For me, it’s always strange to wade in the middle of these disparate groups, both literally and figuratively. Like the church congregants, I live in Harlem. But I can’t help noticing that I have more in common physically with the tourists, a sensation that makes me feel like a visitor, at best, an intruder, at worst.
For the most part, though, I’ve been met with nothing less than kindness here. I’ve felt safe walking the streets at night, and I’ve come to expect some of the same friendly faces at the deli and the library. Only once, walking to the subway with my brother, did I feel unwelcome, when a woman called us “white devils” and shook her umbrella violently in our direction. But, I suspect that woman was simply crazy, an outlier rather than a representative of the neighborhood.
If she were representative, would she really be so wrong to want me gone? In the past decade, the black population in Harlem, a place “synonymous with black urban America” for nearly a century, has shrunk to its lowest levels since the 1920s. That, as the number of white people in the neighborhood has doubled.
But I wonder: Is one unquestionably the result of the other? And, further, is a little diversity really so bad? A sociologist at Queens College said that the influx of different ethnicities has made Harlem “as it was in the early 1930s — a predominantly black neighborhood, but with other groups living there as well.”
Indeed, there are times I think of gentrification as a natural part of a city’s growth, especially since, as a person with a Jewish background, I know that around 80 years ago, Harlem was once the third-largest Jewish settlement in the world. Not too long ago, many of the churches nearby were synagogues, including the Baptist Temple Church on 116th, the Bethel Way of the Cross Church of Christ on 118th, Christ Apostolic Church of U.S.A. on 112th – that is, before the Jewish population all but disappeared here.
I know that the causes and effects of gentrification are complicated, and I don’t purport to fully understand them. But I know, somehow, that by living in Harlem, I’m part of a change that will eventually increase property values, raise rents and force out people who’ve lived here longer. And while the phenomenon may be natural in a city like New York, that doesn’t make it any less painful. For many of the residents here, I recognize, my presence is even more of a nuisance than the tourists cum paparazzi on my street.
I don’t want to see people’s lives upended, and I certainly don’t want to be the cause. I feel, though, in some sense, that it’s all unavoidable. A freelance journalist just out of college can’t afford to live in the ritzier parts of Manhattan, not to mention the trendier sections of Brooklyn. Others like me will move to Harlem and the like out of necessity, and the consequences will take their toll. But I still ask myself: What can I do to grow in this city without hampering someone else?
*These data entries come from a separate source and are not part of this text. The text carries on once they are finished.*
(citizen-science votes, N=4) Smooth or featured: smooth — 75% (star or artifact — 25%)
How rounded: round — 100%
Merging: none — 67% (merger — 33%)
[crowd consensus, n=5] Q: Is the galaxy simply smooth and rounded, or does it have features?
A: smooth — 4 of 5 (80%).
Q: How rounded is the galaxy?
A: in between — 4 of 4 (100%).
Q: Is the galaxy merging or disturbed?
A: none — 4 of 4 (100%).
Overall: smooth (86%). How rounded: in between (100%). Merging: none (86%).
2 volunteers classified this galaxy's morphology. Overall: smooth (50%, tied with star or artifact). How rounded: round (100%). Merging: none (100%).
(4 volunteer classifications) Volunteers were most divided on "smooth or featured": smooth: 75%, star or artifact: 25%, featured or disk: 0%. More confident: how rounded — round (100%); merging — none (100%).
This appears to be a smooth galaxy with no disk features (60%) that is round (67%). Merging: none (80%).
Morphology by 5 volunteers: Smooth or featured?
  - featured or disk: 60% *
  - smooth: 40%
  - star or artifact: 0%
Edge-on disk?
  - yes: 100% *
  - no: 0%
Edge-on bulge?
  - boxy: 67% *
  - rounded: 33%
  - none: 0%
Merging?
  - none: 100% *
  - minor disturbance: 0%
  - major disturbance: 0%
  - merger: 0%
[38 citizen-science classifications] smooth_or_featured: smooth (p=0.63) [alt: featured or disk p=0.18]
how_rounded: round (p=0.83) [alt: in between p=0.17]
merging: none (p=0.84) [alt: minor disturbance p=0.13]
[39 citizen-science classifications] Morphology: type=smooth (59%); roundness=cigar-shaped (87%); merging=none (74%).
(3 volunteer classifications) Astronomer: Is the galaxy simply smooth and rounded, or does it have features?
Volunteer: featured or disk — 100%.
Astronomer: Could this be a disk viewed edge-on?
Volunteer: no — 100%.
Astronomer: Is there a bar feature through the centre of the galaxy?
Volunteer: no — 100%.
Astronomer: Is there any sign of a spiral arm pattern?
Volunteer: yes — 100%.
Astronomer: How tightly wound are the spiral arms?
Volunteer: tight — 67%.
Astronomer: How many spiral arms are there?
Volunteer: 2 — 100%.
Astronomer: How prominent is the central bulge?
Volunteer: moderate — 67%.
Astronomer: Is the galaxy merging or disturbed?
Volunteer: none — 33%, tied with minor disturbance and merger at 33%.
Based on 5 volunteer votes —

Not much, as far as I can tell. There are larger solutions, of course, like building more affordable housing alongside the shiny new condos, but that’s not quite within my power. All I can really do, I think, is to respect the uniqueness and significance of the community where I live, be conscious of my place in it, and return the courtesy I’ve been shown by my neighbors. It’s not much, but it’s something.
To this day, I haven’t been inside the Abyssinian Baptist Church. But some nights, I open my window, and along with the breeze gently lifting the sheer curtains in my apartment comes the voices of the choir. It’s a powerful sound, a full-throated roar loud enough to break through those old stones and reach my ear. The people inside probably don’t know about their secret audience, in fact, probably never imagined a guy like me would live in earshot of this heavenly sound. But I still listen. And it’s still beautiful.